Turkish companies now operate Mogadishu’s air and seaports while local markets are filled with Turkish goods. Turkish Airways even conducts regular flights to Mogadishu — the first major foreign carrier to do so. One of Mogadishu’s biggest hospitals is named after Erdogan and one-third of the doctors in the hospital are Turkish. Turkey has also provided thousands of scholarships to Somali students, while the Turks have built dozens of new schools in Mogadishu.
“Somalia has been in a civil war for 30 years. The country has been plundered and all systems have been toppled. Even people’s mentality and beliefs were shaken. It has become an ungovernable country. We are here to contribute to the advancement of Somalia in the field of armed forces,” said Staff Col. Mehmet Yasin Kalin, the commander of the Turkish military training base. “We are doing our best to help our Somali brothers and sisters in terms of restructuring, equipping and training the Somali armed forces.”
At the base, Somali troops are taught the Turkish language and culture.
Col. Abduquadir Ibrahim Isack, the Somali commander of the military academy, praised Turkey’s efforts in his beleaguered country.
“It is training at the international level. We have not been blessed with such an opportunity for the past 27 years,” he said. “It is not just a training program. It is a high-quality training program.”

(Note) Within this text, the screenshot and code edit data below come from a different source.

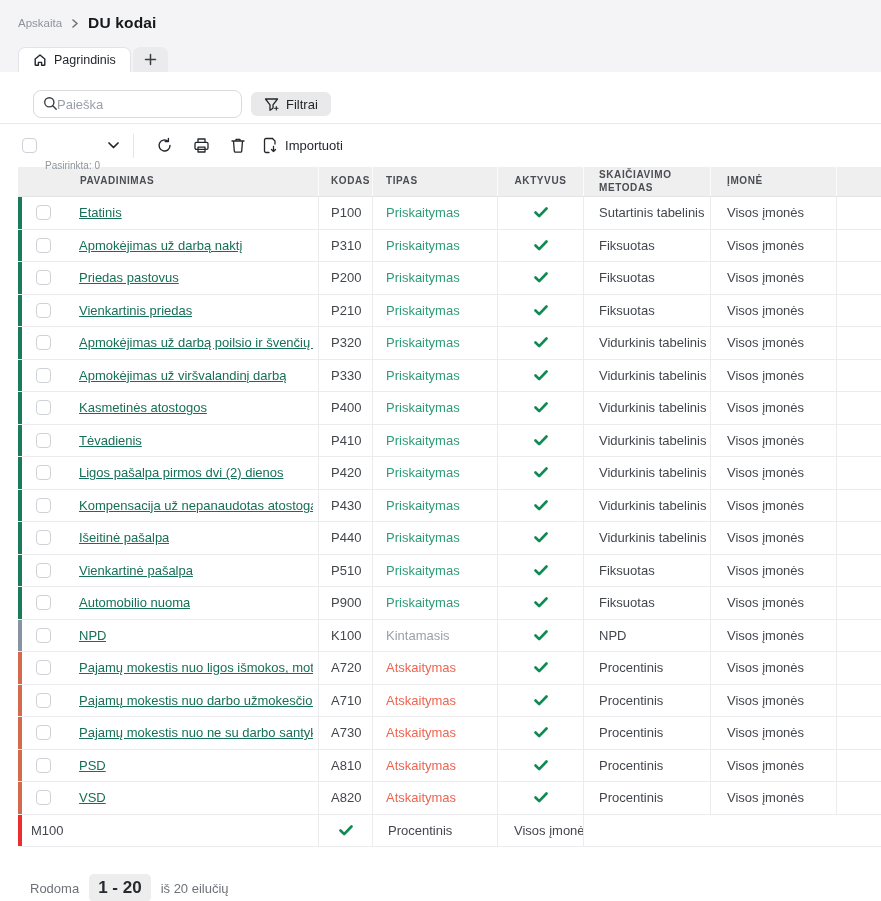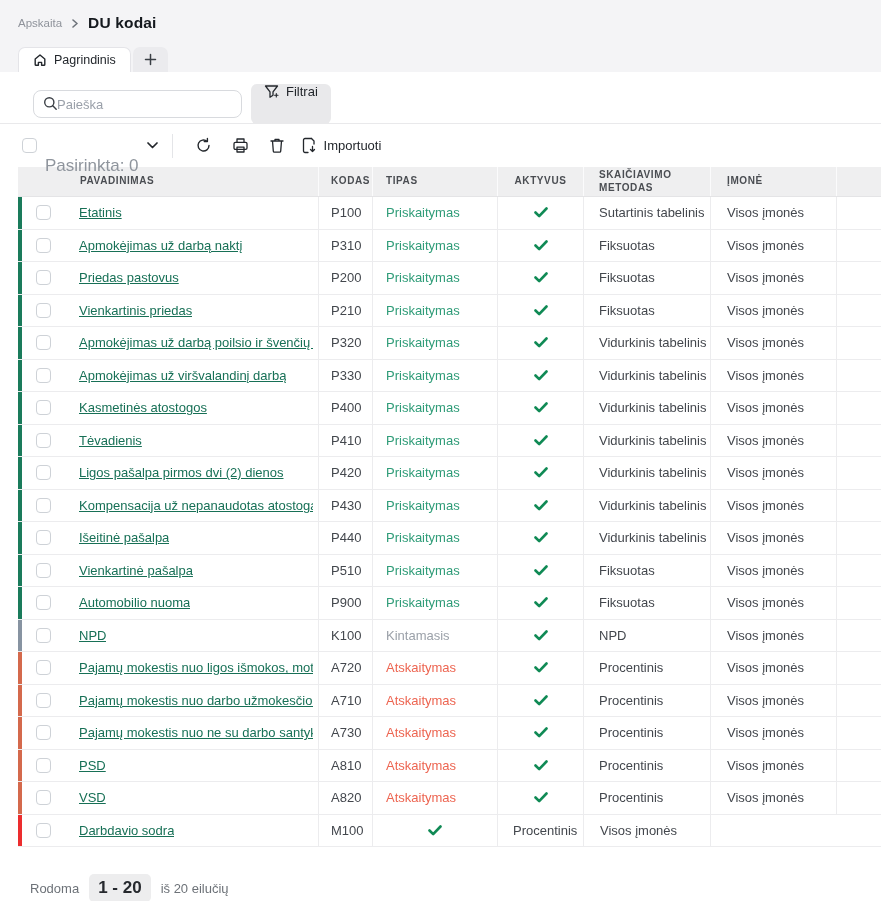--- a/index.html
+++ b/index.html
@@ -21,31 +21,31 @@
     margin-left: 2px; background: #ebebee; border-radius: 7px 7px 0 0; cursor: pointer; }
 
   
   .search-row { display: flex; align-items: center; padding: 13px 0 0 33px; height: 51px; background: #fff; }
   .search-box { position: relative; width: 209px; height: 28px; }
   .search-box input { width: 100%; height: 100%; border: 1px solid #d8dade; border-radius: 8px;
     padding: 0 10px 0 23px; font-size: 13px; color: #3d4248; outline: none;
     font-family: "Liberation Sans", sans-serif; }
   .search-box input::placeholder { color: #9aa0a9; }
   .search-icon { position: absolute; left: 10px; top: 6px; }
-  .filter-btn { display: flex; align-items: flex-start; gap: 7px; height: 40px; margin-left: 9px;
+  .filter-btn { display: flex; align-items: center; gap: 7px; height: 24px; margin-left: 9px;
     padding: 0 13px; background: #e9e9eb; border: none; border-radius: 6px; cursor: pointer;
     font-size: 13px; color: #23272c; font-family: "Liberation Sans", sans-serif; }
 
   
   .toolbar { display: flex; align-items: center; height: 44px; border-top: 1px solid #e9e9eb;
     background: #fff; padding-left: 22px; }
   .cbx { width: 15px; height: 15px; border: 1.5px solid #ced2d7; border-radius: 4px; background: #fff;
     cursor: pointer; flex: none; }
   .sel-dd { display: flex; align-items: center; gap: 8px; margin-left: 8px; cursor: pointer; }
-  .sel-label { font-size: 17px; color: #8f959d; margin-top: 40px; }
+  .sel-label { font-size: 10px; color: #8f959d; margin-top: 40px; }
   .tb-divider { width: 1px; height: 24px; background: #e4e5e8; margin: 0 12px 0 14px; }
   .icon-btn { background: none; border: none; padding: 5px; margin: 0 5px; cursor: pointer; display: flex; }
   .import-btn { display: flex; align-items: center; gap: 8px; background: none; border: none;
     margin-left: 6px; cursor: pointer; font-size: 13px; color: #23272c;
     font-family: "Liberation Sans", sans-serif; }
 
   
   .table { width: 881px; padding-left: 18px; }
   .thead, .trow { display: grid; grid-template-columns: 300px 54px 125px 86px 127px 126px 45px; }
   .thead { height: 30px; background: #efeff0; border-bottom: 1px solid #e4e4e6; }
@@ -715,24 +715,20 @@
           <span>Procentinis</span>
         </div>
     <div class="td company-cell">
           <span>Visos įmonės</span>
         </div>
     <div class="td"></div>
   </div>
 
   <div class="trow">
     <span class="bar" style="background: rgb(236, 45, 46);"></span>
-    <div class="td name-cell">
-      <span class="cbx"></span>
-      <span class="name-link" style="color: rgb(23, 112, 86);">Darbdavio sodra</span>
-    </div>
     <div class="td code-cell">
           <span>M100</span>
         </div>
     <div class="td check-cell">
       <span style="color: rgb(16, 138, 85);">
         <svg width="14" height="11" viewBox="0 0 14 11">
               <polyline points="1.5,5.5 5.2,9.2 12.5,1.5" fill="none" stroke="currentColor" stroke-width="2.6" stroke-linecap="round" stroke-linejoin="round"></polyline>
             </svg>
       </span>
     </div>

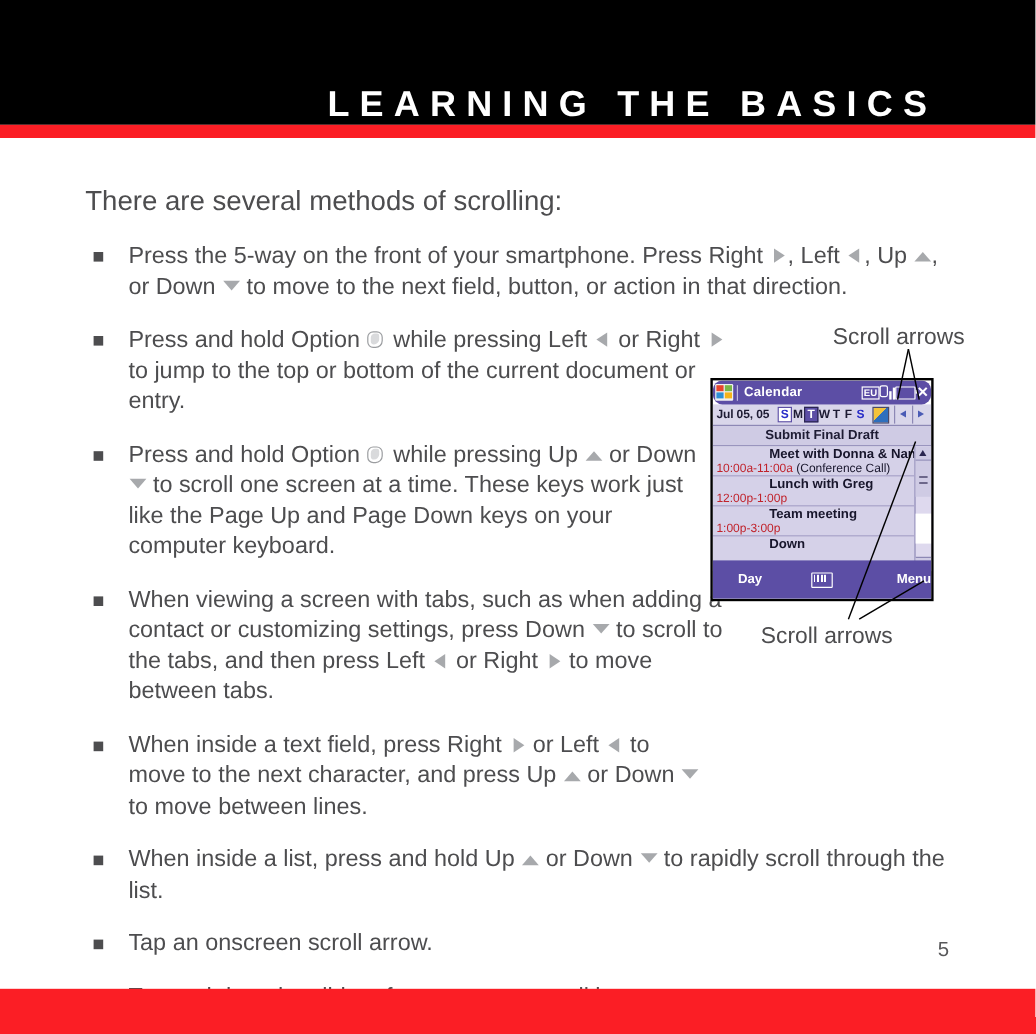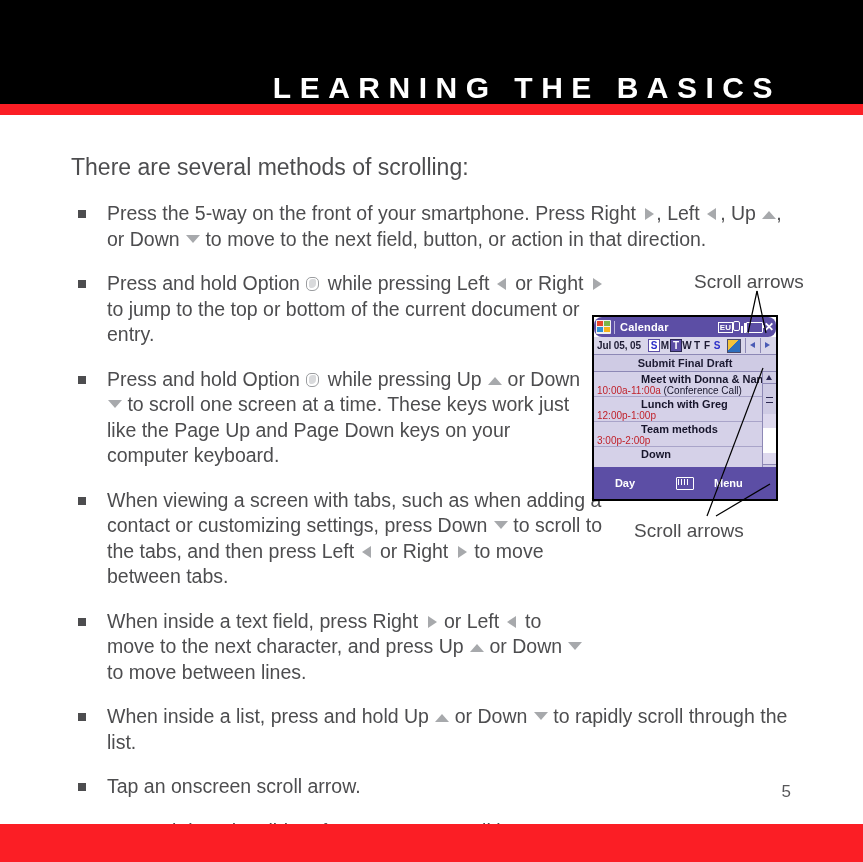--- a/index.html
+++ b/index.html
@@ -455,21 +455,21 @@
     position: relative;
     background: #5c4ea5;
   }
   .kbd-icon::after {
     content: "";
     position: absolute;
     left: 1px; top: 1px;
     width: 12px; height: 6px;
     background: repeating-linear-gradient(90deg,#ffffff 0 1.5px,#5c4ea5 1.5px 3px);
   }
-  .soft-right { width: 62px; text-align: left; }
+  .soft-right { width: 62px; text-align: right; }
 
   
   .callout-label {
     position: absolute;
     font-size: 19px;
     color: #4d4d4f;
     white-space: nowrap;
     font-family: "Liberation Sans", sans-serif;
   }
   #callout-top { left: 694px; top: 271px; }
@@ -576,22 +576,22 @@
     <div class="pda-list" id="appt-list">
         <div class="pda-appt">
           <div class="appt-title">Meet with Donna &amp; Nancy</div>
           <div class="appt-time">10:00a-11:00a<span class="appt-note"> (Conference Call)</span></div>
         </div>
         <div class="pda-appt">
           <div class="appt-title">Lunch with Greg</div>
           <div class="appt-time">12:00p-1:00p</div>
         </div>
         <div class="pda-appt">
-          <div class="appt-title">Team methods</div>
-          <div class="appt-time">3:00p-2:00p</div>
+          <div class="appt-title">Team meeting</div>
+          <div class="appt-time">1:00p-3:00p</div>
         </div>
         <div class="pda-appt">
           <div class="appt-title">Down</div>
         </div>
       </div>
     <div class="pda-scrollbar">
       <div class="sb-arrow up"></div>
       <div class="sb-thumb"></div>
       <div class="sb-track-light"></div>
       <div class="sb-arrow down"></div>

Kalin noted the base also includes Turkish naval and air training personnel.
“The naval training task forces are engaged in training the Somali navy,” he said. “We also help with the maintenance. There are also boats given to the Somali navy. They are trained and equipped by Turkey and have gradually started to patrol off Mogadishu. Somalia does not [currently] have an air force, but God willing, it will be possible in time,” he said.
Other senior Somali officials also praised Turkey’s presence in the country.
“Turkey came to Somalia first in 2011, when no one dared to go to Somalia,” said Abdulkadir Ahmed-Kheir Abdi, Somalia’s state minister for foreign affairs. “There was a drought, there was a famine, there [were] terrorist activities there, and everyone stayed away. So for us as Somalis, Turkey is in our heart because of the help they provide in the time of need.”
However, Turkey’s designs in East Africa have raised alarms in the Middle East — some critics charge the Turks are in an expansionist mode in the region, harkening back to the Ottoman Empire which, at its peak, ruled much of the Middle East, North Africa and parts of Eastern Europe.
Crown Prince Mohammad bin Salman of Saudi Arabia even criticized Turkey for trying to revive an “Ottoman caliphate” in East Africa.
But Kalin rejected notions that Turkey is engaged in any kind of colonialism in Somalia.
“Security will usher in stability. Turkey is sowing the seeds of it now,” he noted. “As long as the people of Somalia need us and we are able to meet their needs, I think we will be here.”
Winston Otero of Brown Political Review wrote that Turkey “not only helps Somalia recover from the injuries of civil war, but also creates an economic foundation to secure Somalia’s future. This developmental aid is especially prominent in infrastructure, education and trade agreements.”
Otero added that while Somalia seems to be benefitting from Turkish development aid, Turkey benefits from new trade agreements for much needed natural resources and from opening Somali markets to Turkish commodities.
“Somalia is one of the largest importers of Turkish goods and services such as raw construction materials, medical equipment, domestic appliances, education development and engineering consulting,” Otero wrote. “For Turkey, Somalia is an untapped market for business enterprise, humanitarian and developmental aid, and government-aided political restructuring. Turkey’s investment in Somalia has paid off and solidified Turkey’s position in Africa, a region previously seen to be outside of its sphere of geopolitical influence.”